Smartoptics CTO Kent Lidström shares his view:
“Looking at the total life cycle cost of a communications network, operational and management expenses typically dominate the revenue calculation. Therefore, capable network management solutions are vital to making the communication network investment profitable and the business case attractive over time. As service providers move towards open, disaggregated networks, the question of management must be addressed. Rather than reverting to solutions that, on the one hand, simplify management through a common platform but on the other lock the user into one product brand, the answer again spells openness!”
Standardized data models and open APIs for integrated management
According to Kent, open management solutions could be addressed at three different levels. The first aspect comes down to how data about the individual network elements are stored and validated. YANG (short for Yet Another Next Generation) is a data modeling language defining how data can be sent over standard network management protocols. Kent explains:
“Most leading infrastructure providers are already supporting YANG, which was developed as a joint industry initiative. Because the software embedded on all network devices is both structured and validated according to the same standard, this means that it is not only easily accessible over open interfaces but also that it can be trusted.”
On the integration side, we are beginning to see how open APIs supporting documented standards such as NETCONF or REST API in all new network elements and devices make it possible to communicate with all elements in a similar manner. Standardized data models along with open APIs lay the foundation for both monitoring the state and automating configuration tasks for devices from different vendors in a consistent way.
Software-defined networking and open controllers
Another key development in the management of disaggregated networks is the use of open network controllers. Software-defined networking (SDN) has emerged as a modern approach to network management that provides the next layer for more flexible network monitoring and management. Kent explains:
“While traditional networks tend to be static and management of each element tied directly to a proprietary vendor solution, today’s increasingly dynamic networks require more flexible management.
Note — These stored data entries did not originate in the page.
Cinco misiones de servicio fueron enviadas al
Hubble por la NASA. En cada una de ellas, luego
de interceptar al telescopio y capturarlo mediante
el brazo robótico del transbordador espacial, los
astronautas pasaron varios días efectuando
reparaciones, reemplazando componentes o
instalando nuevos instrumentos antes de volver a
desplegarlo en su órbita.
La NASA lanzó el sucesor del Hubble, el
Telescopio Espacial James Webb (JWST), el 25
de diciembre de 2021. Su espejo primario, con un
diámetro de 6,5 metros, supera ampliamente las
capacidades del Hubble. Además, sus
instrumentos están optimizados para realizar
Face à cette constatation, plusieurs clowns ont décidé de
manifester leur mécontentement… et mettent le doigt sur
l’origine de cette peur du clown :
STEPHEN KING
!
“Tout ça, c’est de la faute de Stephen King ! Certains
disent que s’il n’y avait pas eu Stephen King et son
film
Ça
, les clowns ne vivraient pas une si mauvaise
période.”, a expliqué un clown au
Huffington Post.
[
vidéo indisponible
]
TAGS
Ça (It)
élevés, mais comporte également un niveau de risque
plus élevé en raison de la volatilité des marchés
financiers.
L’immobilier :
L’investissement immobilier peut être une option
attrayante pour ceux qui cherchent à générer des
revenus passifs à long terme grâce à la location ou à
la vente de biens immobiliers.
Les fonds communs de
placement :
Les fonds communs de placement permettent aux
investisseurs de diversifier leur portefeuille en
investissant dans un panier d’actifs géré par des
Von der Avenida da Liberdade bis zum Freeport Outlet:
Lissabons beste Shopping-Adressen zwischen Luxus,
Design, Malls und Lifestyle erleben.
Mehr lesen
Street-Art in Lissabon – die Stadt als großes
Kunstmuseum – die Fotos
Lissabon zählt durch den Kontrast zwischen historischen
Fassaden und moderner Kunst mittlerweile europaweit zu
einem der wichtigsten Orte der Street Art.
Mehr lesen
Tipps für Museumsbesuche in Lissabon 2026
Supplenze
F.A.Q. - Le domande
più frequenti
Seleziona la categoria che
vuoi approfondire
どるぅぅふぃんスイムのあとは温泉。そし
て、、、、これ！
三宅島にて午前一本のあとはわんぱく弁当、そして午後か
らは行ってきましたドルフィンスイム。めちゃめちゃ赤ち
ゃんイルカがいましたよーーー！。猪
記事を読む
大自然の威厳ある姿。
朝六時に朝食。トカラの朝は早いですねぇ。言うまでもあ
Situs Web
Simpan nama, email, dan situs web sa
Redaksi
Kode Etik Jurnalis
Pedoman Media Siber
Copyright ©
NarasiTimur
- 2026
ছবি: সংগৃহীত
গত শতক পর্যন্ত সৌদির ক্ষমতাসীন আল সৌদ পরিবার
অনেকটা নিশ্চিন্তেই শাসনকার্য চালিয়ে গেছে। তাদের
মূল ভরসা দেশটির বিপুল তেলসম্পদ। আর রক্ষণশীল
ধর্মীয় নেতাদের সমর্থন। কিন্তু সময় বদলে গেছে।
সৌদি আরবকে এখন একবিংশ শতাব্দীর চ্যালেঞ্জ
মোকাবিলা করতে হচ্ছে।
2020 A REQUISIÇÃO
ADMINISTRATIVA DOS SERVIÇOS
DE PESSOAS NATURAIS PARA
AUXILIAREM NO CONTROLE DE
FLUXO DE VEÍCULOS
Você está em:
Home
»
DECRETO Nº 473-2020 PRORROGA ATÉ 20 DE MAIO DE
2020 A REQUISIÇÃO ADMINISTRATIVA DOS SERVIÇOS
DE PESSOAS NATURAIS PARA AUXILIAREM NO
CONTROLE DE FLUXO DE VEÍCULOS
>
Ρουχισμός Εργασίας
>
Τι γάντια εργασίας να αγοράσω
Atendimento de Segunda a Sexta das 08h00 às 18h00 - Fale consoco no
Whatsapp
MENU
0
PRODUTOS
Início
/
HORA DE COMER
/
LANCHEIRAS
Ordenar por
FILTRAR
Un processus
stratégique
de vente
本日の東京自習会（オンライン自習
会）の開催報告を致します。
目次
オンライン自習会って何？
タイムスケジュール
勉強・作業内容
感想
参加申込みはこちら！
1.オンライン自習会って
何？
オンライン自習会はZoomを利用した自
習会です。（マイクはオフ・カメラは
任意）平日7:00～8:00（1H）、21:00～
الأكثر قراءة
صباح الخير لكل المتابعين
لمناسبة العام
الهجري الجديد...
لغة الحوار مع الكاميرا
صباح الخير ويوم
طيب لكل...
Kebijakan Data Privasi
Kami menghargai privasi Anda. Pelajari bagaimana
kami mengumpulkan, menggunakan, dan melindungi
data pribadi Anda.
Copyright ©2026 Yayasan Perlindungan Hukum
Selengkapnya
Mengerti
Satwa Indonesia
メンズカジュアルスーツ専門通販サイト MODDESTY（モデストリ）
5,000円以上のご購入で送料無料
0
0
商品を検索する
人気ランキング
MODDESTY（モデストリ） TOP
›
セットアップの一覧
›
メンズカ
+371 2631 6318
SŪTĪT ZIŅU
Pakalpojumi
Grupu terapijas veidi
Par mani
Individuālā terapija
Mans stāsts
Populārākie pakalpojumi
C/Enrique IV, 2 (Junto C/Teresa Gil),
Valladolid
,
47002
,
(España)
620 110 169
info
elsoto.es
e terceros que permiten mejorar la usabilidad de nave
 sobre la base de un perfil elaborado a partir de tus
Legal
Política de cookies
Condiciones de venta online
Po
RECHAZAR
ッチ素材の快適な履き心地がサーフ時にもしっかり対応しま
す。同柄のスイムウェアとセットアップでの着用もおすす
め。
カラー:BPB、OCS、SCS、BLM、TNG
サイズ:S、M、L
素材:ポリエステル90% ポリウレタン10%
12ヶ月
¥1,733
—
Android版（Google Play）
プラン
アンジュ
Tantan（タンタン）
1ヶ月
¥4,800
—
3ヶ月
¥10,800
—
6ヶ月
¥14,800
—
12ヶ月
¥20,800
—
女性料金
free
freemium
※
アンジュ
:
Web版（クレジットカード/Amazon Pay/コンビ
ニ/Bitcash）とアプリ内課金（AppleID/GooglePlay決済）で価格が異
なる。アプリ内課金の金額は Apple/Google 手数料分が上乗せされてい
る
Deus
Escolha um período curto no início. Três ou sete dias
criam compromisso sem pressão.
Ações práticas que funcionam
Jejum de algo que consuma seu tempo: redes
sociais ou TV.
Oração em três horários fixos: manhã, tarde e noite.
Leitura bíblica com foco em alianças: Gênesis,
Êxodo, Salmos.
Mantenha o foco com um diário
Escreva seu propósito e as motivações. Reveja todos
To enable this, the guiding principle of SDN is to centralize network intelligence to a control plane consisting of one or more network controllers. From a management point of view, the physical network elements can be considered ‘dumb’ and designed to be managed from this SDN ‘network brain’ where the whole intelligence is incorporated over standard protocols.”
As progressive equipment vendors join open-source communities, sign agreements such as the Open ROADM MSA with other likeminded vendors and adhere to standards like TransportPCE, interoperability becomes the norm. Along with this follows the capability to use open controllers to manage a wide range of different vendor solutions.
Orchestrators provide a user-friendly interface to manage networks
On the highest level in the open management framework, we can see how orchestrator software will provide the graphical user interface (GUI) that enables network operations to supervise and control the network. By communicating with each network element through the SDN and open control layer, equipment from multiple vendors can be managed at multiple layers in the network from the same user interface.
“The objective of Smartoptics is to develop an orchestrator supporting SDN and open controllers. The management solution will initially focus on all existing Smartoptics network elements but successively be developed to include support for all network elements supported by the open management approach,” Kent concludes.